• _Task A_
Using the methods extract, answer the following:
(i) What mass resolution was used for the mass spectrometry?
(ii) How much methanol was added to 1 mL of milk during sample preparation?
(iii) How many goat milk products were examined?
• _Task B_
Reproduce the stretch of the methods extract from "For data acquisition" through "margin of ±2.5%.".
• _Task C_
Rewrite the paragraph of the methods extract beginning "To prepare the samples" as a list of steps, keeping its main facts.

• _Selected extract_
◆ ◆ ◆ ◆

Mass spectrometry was performed with an ESI source in negative-ionization mode. The resolution was 30,000 (full width at half maximum). Data acquisition mainly consisted of a full MS¹ scan (m/z 50–850) and information-dependent acquisition (IDA)-TOF-MS/MS fragmentation events using 40 V collision energy (CE) with 15 V collision energy spread (CES) for each candidate ion in each data acquisition cycle (1091). The MS resolution working conditions were as follows: ion energy 1 (IE1) −2.3, vertical steering (VS1) −0.65, horizontal steering (HST) 1.15 and vertical steering 2 (VS2) 0.00. The use of TOF-MS and IDA-TOF-MS/MS provide both quantitation and confirmation in a single run.

For data acquisition and processing, MultiQuant 3.0.2 and PeakView 2.1 (ABSciex, Darmstadt, Germany) were used. EICs were obtained with the use of MultiQuant 3.0.2, which created the base peak chromatograms for the masses that achieved a 0.01 Da mass accuracy width. The relative tolerance of the retention time was set within a margin of ±2.5%.

3.4. Sample Preparation

To prepare the samples, 4 mL of methanol was added to 1 mL of milk in a screw cap glass centrifuge tube, and the mixture was vortexed for 30 s. After centrifugation (4000× g for 10 min), 500 μL of the supernatant was collected and mixed with 500 μL of water in a vial. This mixture was directly injected into the LC-MS/MS for analysis.

3.5. Method Validation

To assess the linearity and LODs and LOQs, 5–500 ng/mL solutions of 14OPA, 10OPA, 9OPA, 8OPA, 7OPA, 6OPA, 16OSA, 12OSA, 10OSA, 9OSA, 8OSA, 7OSA, 6OSA and RA (3 replicates; 9 levels (5, 10, 30, 50, 100, 200, 300, 400 and 500 ng/mL); n = 3 × 9) were used. LOD and LOQ were calculated using the signal-to-noise method, which is frequently applied to analytical methods that exhibit baseline noise, as discussed in the International Council for Harmonization (ICH) guidelines [28]. A signal-to-noise ratio (S/N) of 3 is generally accepted for estimating LOD, while a signal-to-noise ratio of 10 is generally accepted for estimating LOQ.

To determine the recovery and the intraday and interday variations, cow milk samples were spiked at three different concentration levels. The recovery was used for the quantification of the selected lipid components in milk. The intraday precision of the assay was estimated by calculating the relative standard deviation (RSD) for the analysis of QC samples in six replicates, and interday precision was determined by the analysis of six replicate QC samples across three consecutive days.

3.6. Milk Samples

Twenty different, pasteurized, whole milk brand products, commercially available in the Greek market (Athens), were analyzed with the suggested method. Eight goat milk products and 12 cow milk products were examined in the present study.

◆ ◆ ◆ ◆

(Extracted records)
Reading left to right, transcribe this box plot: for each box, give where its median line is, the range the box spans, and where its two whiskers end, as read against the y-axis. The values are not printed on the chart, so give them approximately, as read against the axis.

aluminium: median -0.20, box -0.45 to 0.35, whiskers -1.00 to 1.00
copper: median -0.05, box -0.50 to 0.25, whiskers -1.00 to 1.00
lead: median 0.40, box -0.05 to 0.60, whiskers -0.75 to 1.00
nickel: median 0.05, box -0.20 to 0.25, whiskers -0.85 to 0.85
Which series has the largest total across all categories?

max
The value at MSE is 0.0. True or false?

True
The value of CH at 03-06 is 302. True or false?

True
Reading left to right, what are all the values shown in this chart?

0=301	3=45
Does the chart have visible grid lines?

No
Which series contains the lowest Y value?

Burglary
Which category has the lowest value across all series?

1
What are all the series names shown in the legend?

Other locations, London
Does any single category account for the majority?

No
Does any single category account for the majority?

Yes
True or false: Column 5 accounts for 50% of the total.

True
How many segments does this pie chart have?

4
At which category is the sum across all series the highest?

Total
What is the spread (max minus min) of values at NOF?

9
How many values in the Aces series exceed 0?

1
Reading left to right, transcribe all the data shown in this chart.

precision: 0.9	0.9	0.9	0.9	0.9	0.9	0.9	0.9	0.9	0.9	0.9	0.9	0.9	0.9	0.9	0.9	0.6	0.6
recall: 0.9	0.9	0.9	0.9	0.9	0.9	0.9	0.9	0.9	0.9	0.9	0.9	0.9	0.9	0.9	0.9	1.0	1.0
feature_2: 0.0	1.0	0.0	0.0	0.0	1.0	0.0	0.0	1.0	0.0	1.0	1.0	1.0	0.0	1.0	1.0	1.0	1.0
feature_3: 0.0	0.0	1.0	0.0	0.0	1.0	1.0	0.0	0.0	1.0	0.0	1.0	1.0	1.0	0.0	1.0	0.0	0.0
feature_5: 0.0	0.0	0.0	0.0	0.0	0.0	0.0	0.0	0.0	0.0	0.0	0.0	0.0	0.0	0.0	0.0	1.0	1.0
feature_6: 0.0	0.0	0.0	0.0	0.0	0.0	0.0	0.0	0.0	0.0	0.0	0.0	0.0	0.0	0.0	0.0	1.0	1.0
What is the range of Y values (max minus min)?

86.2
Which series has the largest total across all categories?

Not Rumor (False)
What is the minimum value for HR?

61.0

◆ ◆ ◆ ◆

• _Exercise response A_
(i) 30,000 (full width at half maximum)
(ii) 4 mL
(iii) Eight

• _Exercise response B_
For data acquisition and processing, MultiQuant 3.0.2 and PeakView 2.1 (ABSciex, Darmstadt, Germany) were used. EICs were obtained with the use of MultiQuant 3.0.2, which created the base peak chromatograms for the masses that achieved a 0.01 Da mass accuracy width. The relative tolerance of the retention time was set within a margin of ±2.5%.

• _Exercise response C_
- Add 4 mL of methanol to 1 mL of milk in a screw cap glass centrifuge tube, and vortex for 30 s.
- Centrifuge at 4000× g for 10 min.
- Collect 500 μL of the supernatant and mix it with 500 μL of water in a vial.
- Inject the mixture directly into the LC-MS/MS for analysis.